INTERVISTE

ITALHOOP intervista Davide Moretti

ITALHOOP intervista Davide Moretti, una delle stelle più brillanti del basket italiano. Dal Jordan Brand Classic fino alle competizioni internazionali in maglia azzurra, scopriamo gli obiettivi di Davide in un’intervista esclusiva

Sotto i riflettori, da sempre. Sentiamo parlare di Davide Moretti ormai da diverso tempo, dimenticando forse che il ragazzo ha compiuto da pochi mesi 17 anni.

Finali Nazionali, Jordan Brand Classic, tre Europei e un Mondiale sotto età sono soltanto alcuni dei traguardi che ha raggiunto Davide nel corso della sua, seppur breve, carriera. Basterebbe questo forse a descrivere che tipo di giocatore ci troviamo davanti, ma noi siamo voluti andare oltre, scoprendo da dove è nata la sua passione per la pallacanestro e come, in campo, riesce a fare la differenza. Da sempre.

» **DATI FORNITI**:
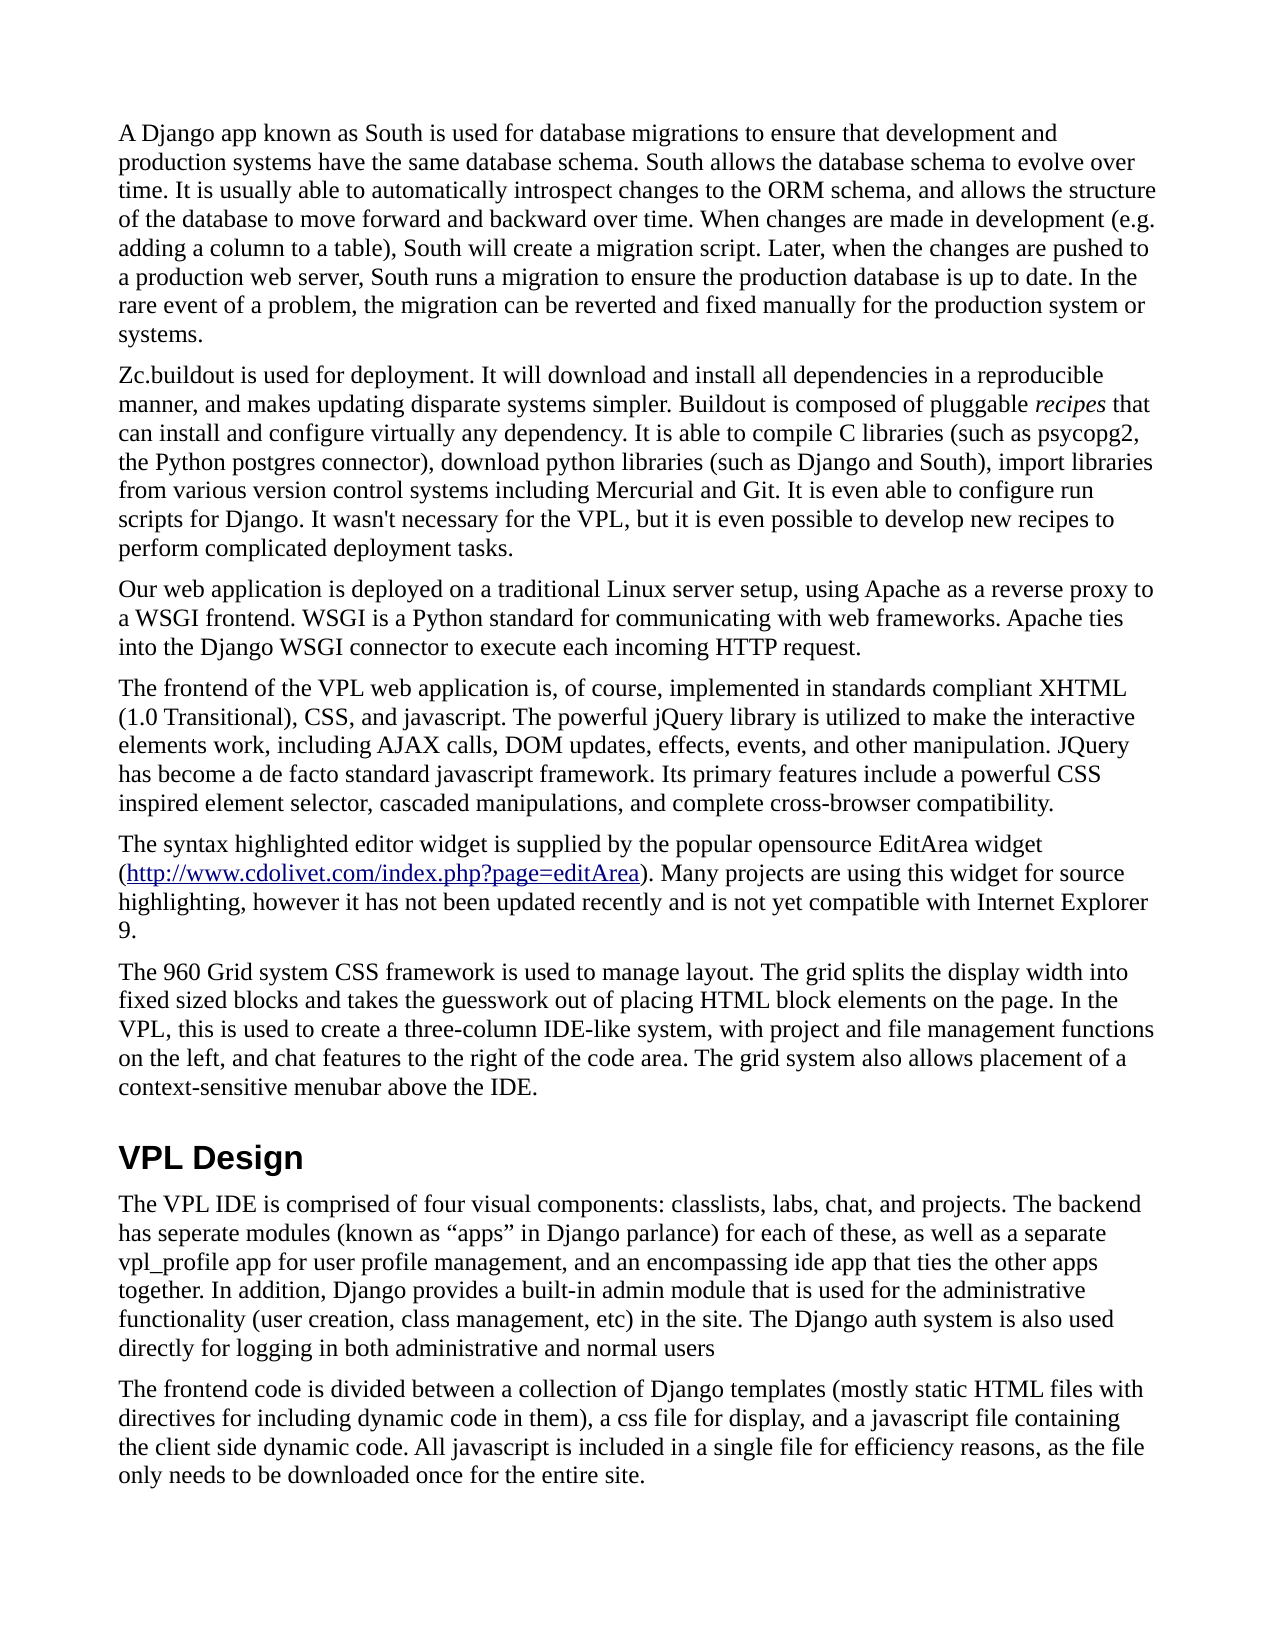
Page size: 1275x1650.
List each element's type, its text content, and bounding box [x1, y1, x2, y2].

subtitle VPL Design [118, 1138, 1157, 1177]
text The VPL IDE is comprised of four visual components: classlists, labs, chat, and projects. The backend has seperate modules (known as “apps” in Django parlance) for each of these, as well as a separate vpl_profile app for user profile management, and an encompassing ide app that ties the other apps together. In addition, Django provides a built-in admin module that is used for the administrative functionality (user creation, class management, etc) in the site. The Django auth system is also used directly for logging in both administrative and normal users [118, 1189, 1157, 1362]
text The frontend code is divided between a collection of Django templates (mostly static HTML files with directives for including dynamic code in them), a css file for display, and a javascript file containing the client side dynamic code. All javascript is included in a single file for efficiency reasons, as the file only needs to be downloaded once for the entire site. [118, 1374, 1157, 1489]
text The frontend of the VPL web application is, of course, implemented in standards compliant XHTML (1.0 Transitional), CSS, and javascript. The powerful jQuery library is utilized to make the interactive elements work, including AJAX calls, DOM updates, effects, events, and other manipulation. JQuery has become a de facto standard javascript framework. Its primary features include a powerful CSS inspired element selector, cascaded manipulations, and complete cross-browser compatibility. [118, 673, 1157, 817]
text The 960 Grid system CSS framework is used to manage layout. The grid splits the display width into fixed sized blocks and takes the guesswork out of placing HTML block elements on the page. In the VPL, this is used to create a three-column IDE-like system, with project and file management functions on the left, and chat features to the right of the code area. The grid system also allows placement of a context-sensitive menubar above the IDE. [118, 957, 1157, 1101]
text The syntax highlighted editor widget is supplied by the popular opensource EditArea widget (http://www.cdolivet.com/index.php?page=editArea). Many projects are using this widget for source highlighting, however it has not been updated recently and is not yet compatible with Internet Explorer 9. [118, 829, 1157, 944]
text A Django app known as South is used for database migrations to ensure that development and production systems have the same database schema. South allows the database schema to evolve over time. It is usually able to automatically introspect changes to the ORM schema, and allows the structure of the database to move forward and backward over time. When changes are made in development (e.g. adding a column to a table), South will create a migration script. Later, when the changes are pushed to a production web server, South runs a migration to ensure the production database is up to date. In the rare event of a problem, the migration can be reverted and fixed manually for the production system or systems. [118, 118, 1157, 348]
text Zc.buildout is used for deployment. It will download and install all dependencies in a reproducible manner, and makes updating disparate systems simpler. Buildout is composed of pluggable recipes that can install and configure virtually any dependency. It is able to compile C libraries (such as psycopg2, the Python postgres connector), download python libraries (such as Django and South), import libraries from various version control systems including Mercurial and Git. It is even able to configure run scripts for Django. It wasn't necessary for the VPL, but it is even possible to develop new recipes to perform complicated deployment tasks. [118, 361, 1157, 562]
text Our web application is deployed on a traditional Linux server setup, using Apache as a reverse proxy to a WSGI frontend. WSGI is a Python standard for communicating with web frameworks. Apache ties into the Django WSGI connector to execute each incoming HTTP request. [118, 574, 1157, 661]
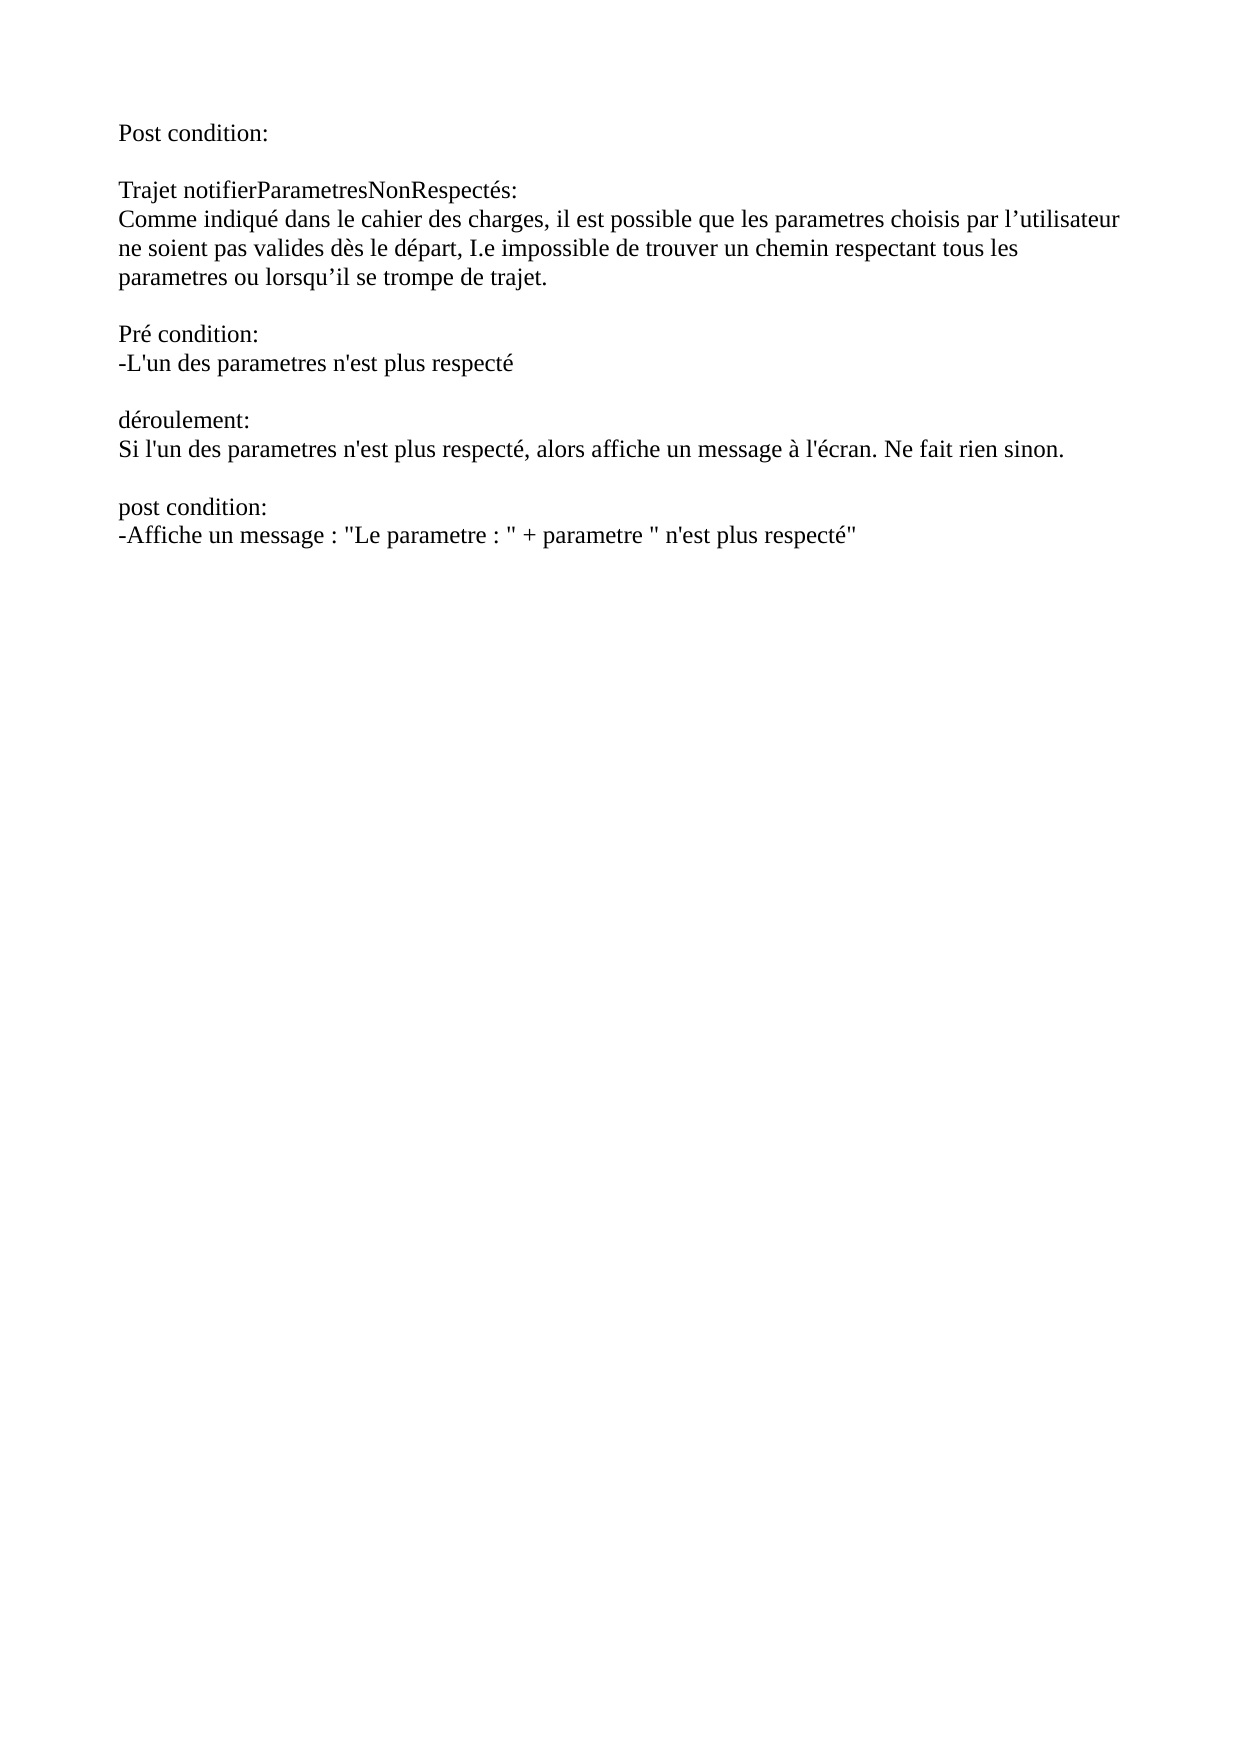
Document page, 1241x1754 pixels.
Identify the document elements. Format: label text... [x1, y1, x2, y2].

text -L'un des parametres n'est plus respecté déroulement: [118, 348, 1122, 434]
text Si l'un des parametres n'est plus respecté, alors affiche un message à l'écran. Ne fait rien sinon. post condition: -Affiche un message : "Le parametre : " + parametre " n'est plus respecté" [118, 434, 1122, 578]
text Post condition: Trajet notifierParametresNonRespectés: Comme indiqué dans le cahier des charges, il est possible que les parametres choisis par l’utilisateur ne soient pas valides dès le départ, I.e impossible de trouver un chemin respectant tous les parametres ou lorsqu’il se trompe de trajet. Pré condition: [118, 118, 1122, 348]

» **DA SVOLGERE**: Prosegui l'articolo sull'intervista a Davide Moretti, partendo subito dopo la sua ultima frase.

» **RISULTATO DELL'ESERCIZIO**:
 

Quand’è che hai pensato “voglio diventare un giocatore di pallacanestro”?

“Il mio sogno è di diventare un grande giocatore, come lo è stato mio padre. Purtroppo non mi ricordo le sue prestazioni in campo perché ero veramente troppo piccolo, ma mi hanno sempre portato a vederlo giocare fin da appena nato. Posso dire quindi di aver vissuto di pallacanestro praticamente da sempre! Ho praticato molti sport, ma il passare le serate d’estate a guardare in videocassetta le gare del mio papà mi ha fatto innamorare sempre di più di quel giocatore e mi ha portato a dire “voglio diventare come lui”.

Per chi non lo sapesse suo padre è Paolo Moretti, attuale allenatore della Pallacanestro Varese e storico giocatore, tra le altre squadre, della Virtus Bologna (3 scudetti con le V nere nel quadriennio 1992-1996) e della Nazionale italiana.

 

Com’è il tuo rapporto con lui? Ti consiglia su cosa fare in campo oppure preferisce non intervenire?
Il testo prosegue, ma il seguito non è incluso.